Omit the pictures and transcribe every other part of the records exactly.

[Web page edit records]
_ _ _ _
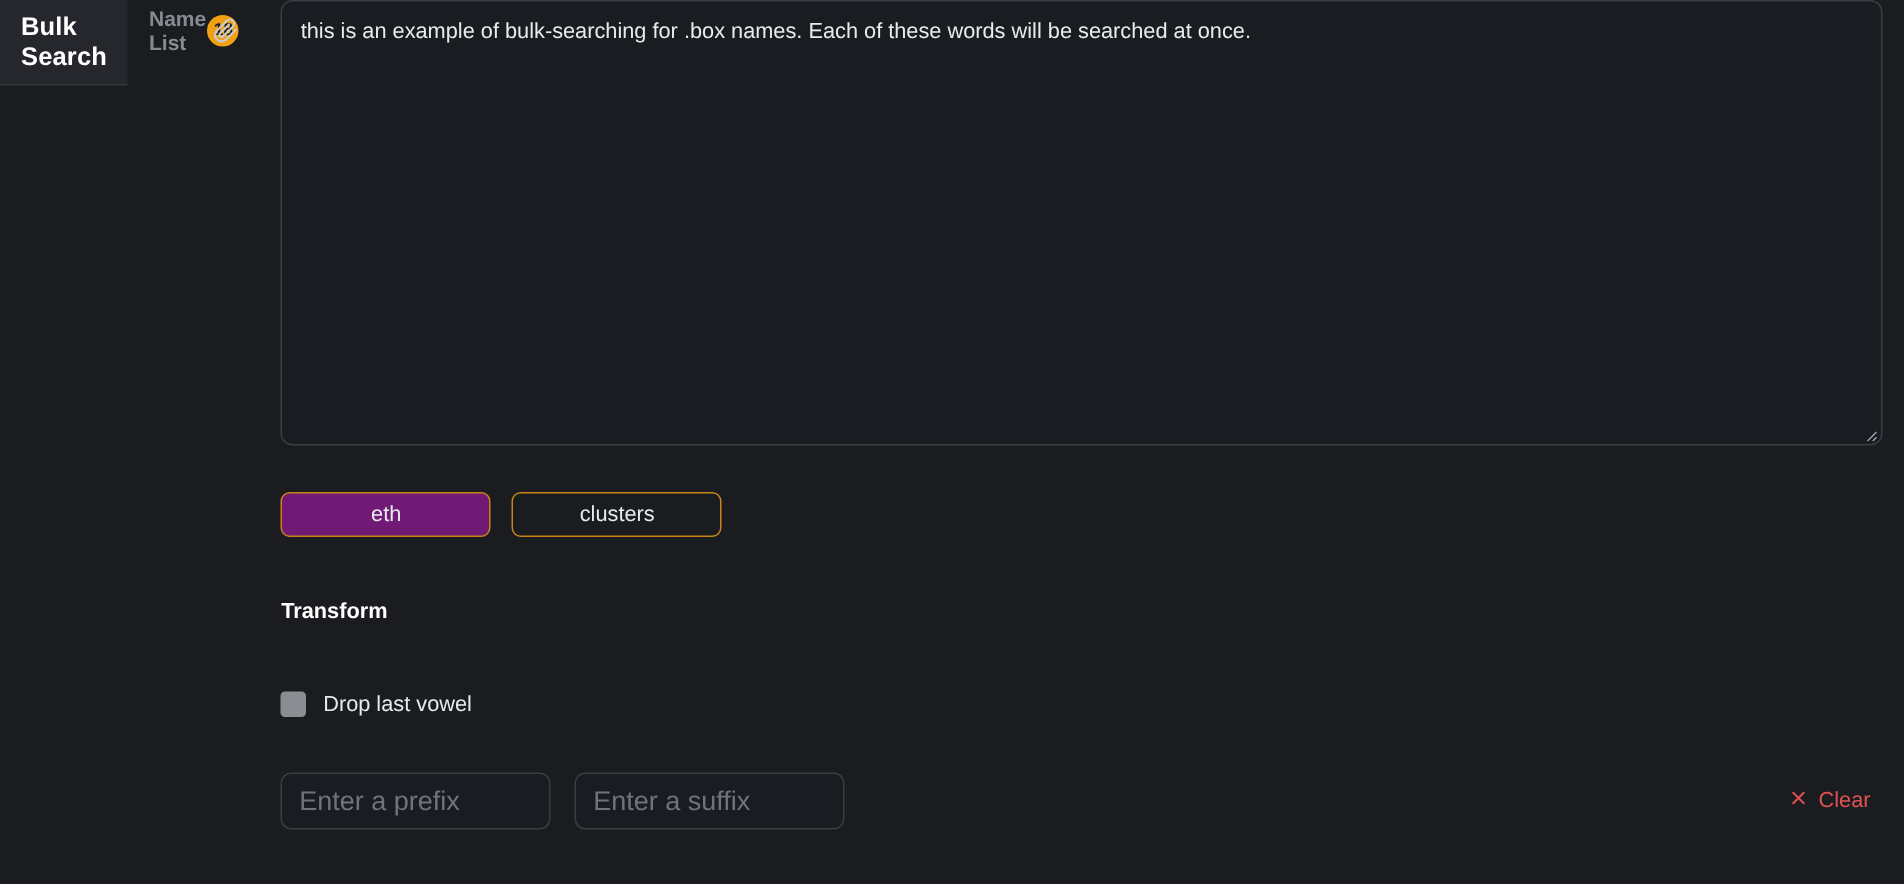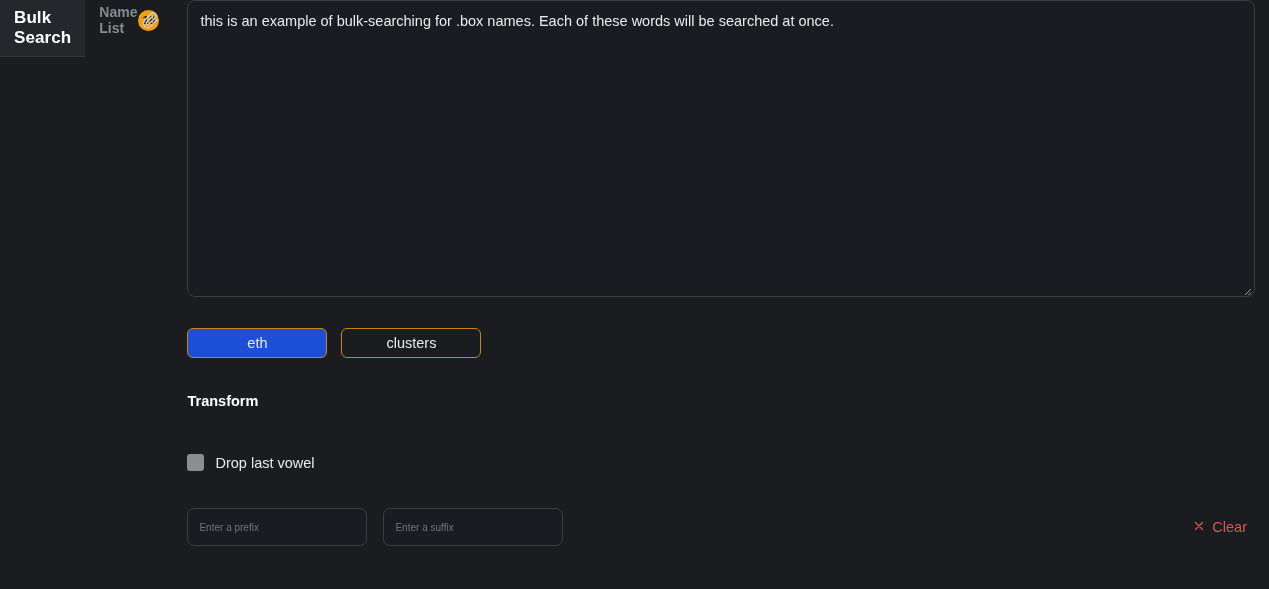--- a/index.html
+++ b/index.html
@@ -141,26 +141,26 @@
     font-size: 14.5px;
     font-family: "Liberation Sans", sans-serif;
     display: inline-flex;
     align-items: center;
     justify-content: center;
     padding: 0 18px;
     box-sizing: border-box;
     cursor: pointer;
   }
   .chip.selected {
-    background: #1d4ed8;
+    background: #701a75;
   }
 
   
   .transform-title {
-    margin-top: 16px;
+    margin-top: 23px;
     font-size: 14.5px;
     font-weight: bold;
     color: #ffffff;
     flex: 0 0 auto;
   }
   .checkbox-row {
     display: flex;
     align-items: center;
     margin-top: 26px;
     flex: 0 0 auto;
@@ -188,21 +188,21 @@
   }
   .text-input {
     width: 180px;
     height: 38px;
     box-sizing: border-box;
     background: #1a1c21;
     border: 1px solid #3a3d44;
     border-radius: 7px;
     color: #e8eaed;
     font-family: "Liberation Sans", sans-serif;
-    font-size: 10px;
+    font-size: 18px;
     padding: 0 11px;
     outline: none;
   }
   .text-input::placeholder { color: #6f747c; }
   .text-input + .text-input { margin-left: 16px; }
 
   .spacer { flex: 1 1 auto; }
 
   .clear-btn {
     display: inline-flex;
_ _ _ _
-- Response area --
--- a/index.html
+++ b/index.html
@@ -141,26 +141,26 @@
     font-size: 14.5px;
     font-family: "Liberation Sans", sans-serif;
     display: inline-flex;
     align-items: center;
     justify-content: center;
     padding: 0 18px;
     box-sizing: border-box;
     cursor: pointer;
   }
   .chip.selected {
-    background: #1d4ed8;
+    background: #701a75;
   }
 
   
   .transform-title {
-    margin-top: 16px;
+    margin-top: 23px;
     font-size: 14.5px;
     font-weight: bold;
     color: #ffffff;
     flex: 0 0 auto;
   }
   .checkbox-row {
     display: flex;
     align-items: center;
     margin-top: 26px;
     flex: 0 0 auto;
@@ -188,21 +188,21 @@
   }
   .text-input {
     width: 180px;
     height: 38px;
     box-sizing: border-box;
     background: #1a1c21;
     border: 1px solid #3a3d44;
     border-radius: 7px;
     color: #e8eaed;
     font-family: "Liberation Sans", sans-serif;
-    font-size: 10px;
+    font-size: 18px;
     padding: 0 11px;
     outline: none;
   }
   .text-input::placeholder { color: #6f747c; }
   .text-input + .text-input { margin-left: 16px; }
 
   .spacer { flex: 1 1 auto; }
 
   .clear-btn {
     display: inline-flex;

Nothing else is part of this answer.